= LISTED RECORDS =
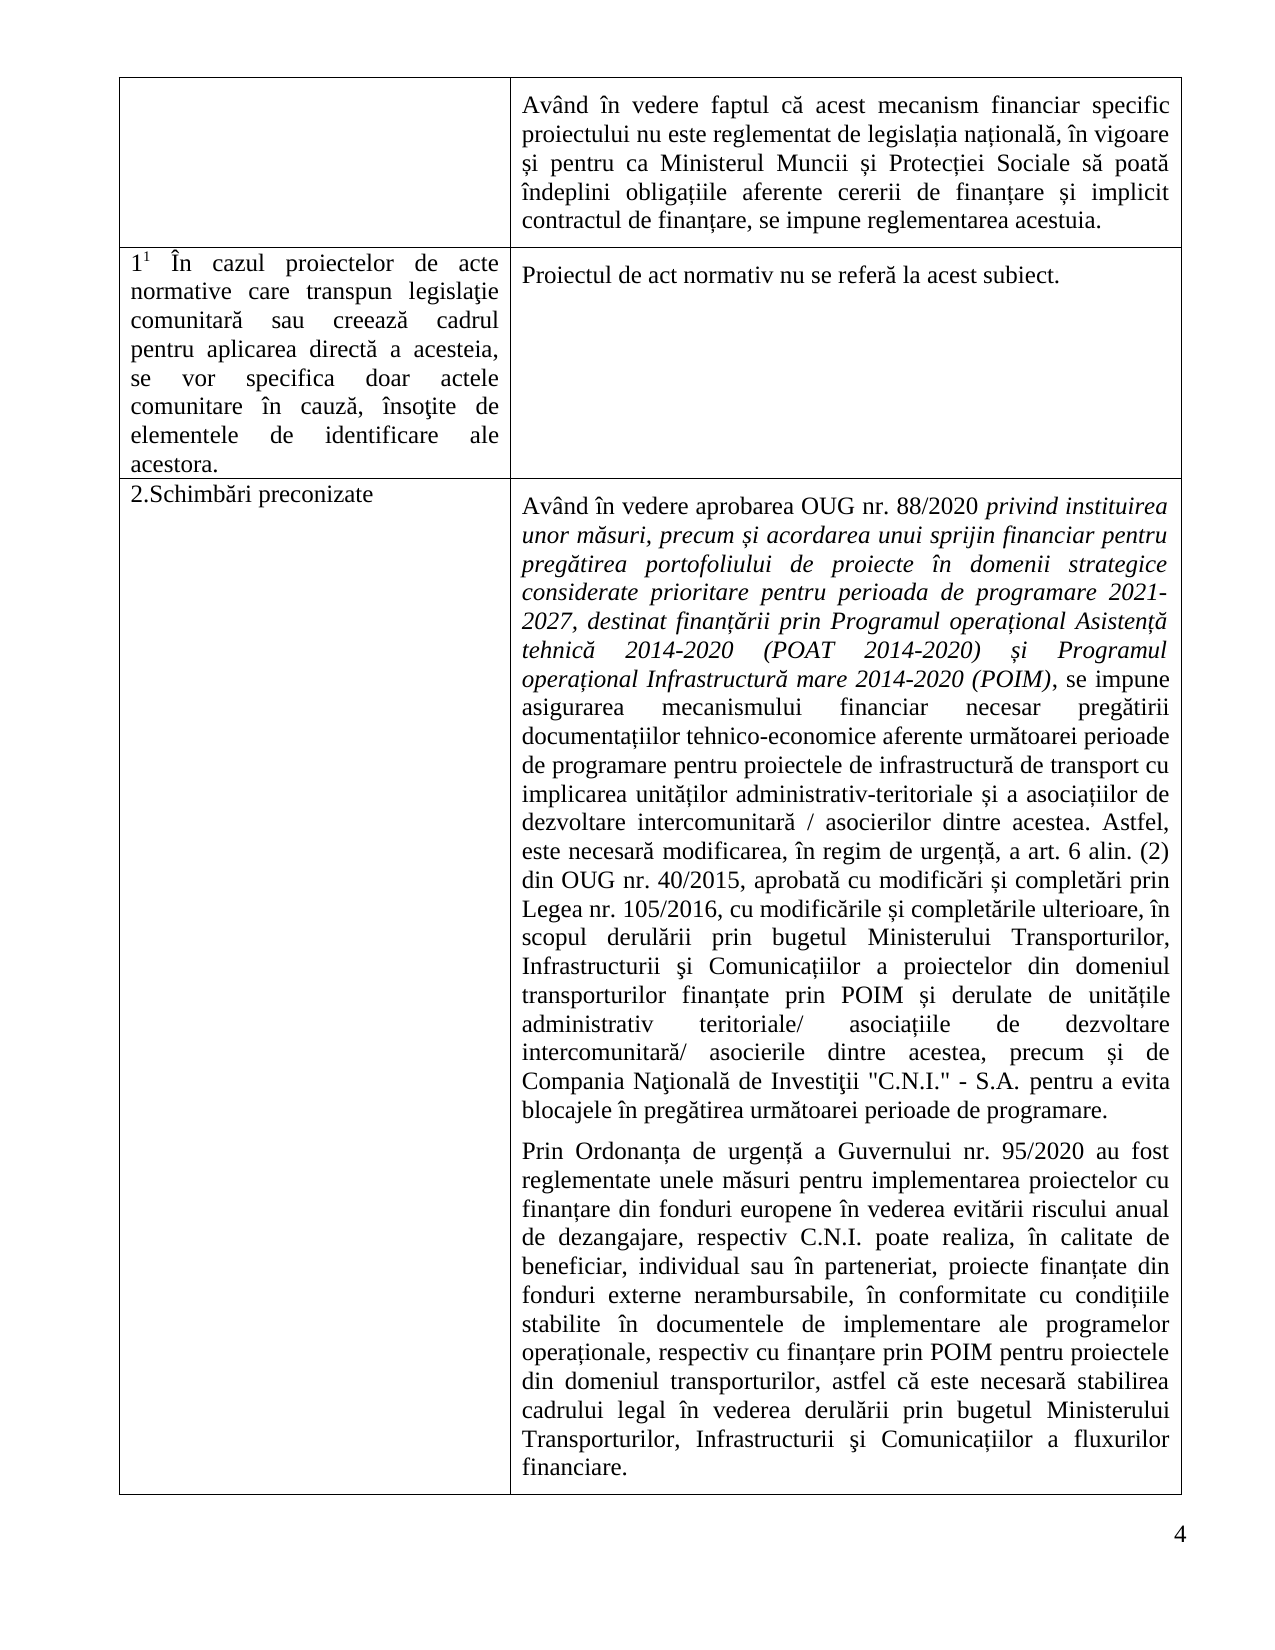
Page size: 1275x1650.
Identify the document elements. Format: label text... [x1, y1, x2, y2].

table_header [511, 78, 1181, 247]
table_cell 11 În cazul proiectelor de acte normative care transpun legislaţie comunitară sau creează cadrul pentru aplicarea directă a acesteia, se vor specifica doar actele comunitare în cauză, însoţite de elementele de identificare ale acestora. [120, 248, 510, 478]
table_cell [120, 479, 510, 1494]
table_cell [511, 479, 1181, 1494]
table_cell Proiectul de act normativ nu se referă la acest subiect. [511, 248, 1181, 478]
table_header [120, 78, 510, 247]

= EXERCISE DIRECTIONS =
Each line from the one that contains "table_header [511, 78, 1181, 247]" to the end of the data should be set down exactly, both ends included.

= REPLY TO THE EXERCISE =
table_header [511, 78, 1181, 247]
table_cell 11 În cazul proiectelor de acte normative care transpun legislaţie comunitară sau creează cadrul pentru aplicarea directă a acesteia, se vor specifica doar actele comunitare în cauză, însoţite de elementele de identificare ale acestora. [120, 248, 510, 478]
table_cell [120, 479, 510, 1494]
table_cell [511, 479, 1181, 1494]
table_cell Proiectul de act normativ nu se referă la acest subiect. [511, 248, 1181, 478]
table_header [120, 78, 510, 247]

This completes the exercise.